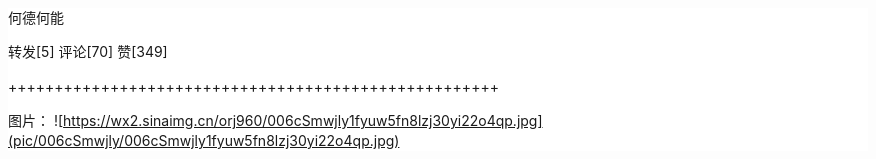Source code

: 何德何能 ​​​

转发[5]  评论[70]  赞[349] 

+++++++++++++++++++++++++++++++++++++++++++++++++++++

图片：
![https://wx2.sinaimg.cn/orj960/006cSmwjly1fyuw5fn8lzj30yi22o4qp.jpg](pic/006cSmwjly/006cSmwjly1fyuw5fn8lzj30yi22o4qp.jpg)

_Directions for this task_: Go through the listing above and quote it exactly, apart from its images.

_Response below_:
Source code

: 何德何能 ​​​

转发[5]  评论[70]  赞[349] 

+++++++++++++++++++++++++++++++++++++++++++++++++++++

图片：
![https://wx2.sinaimg.cn/orj960/006cSmwjly1fyuw5fn8lzj30yi22o4qp.jpg](pic/006cSmwjly/006cSmwjly1fyuw5fn8lzj30yi22o4qp.jpg)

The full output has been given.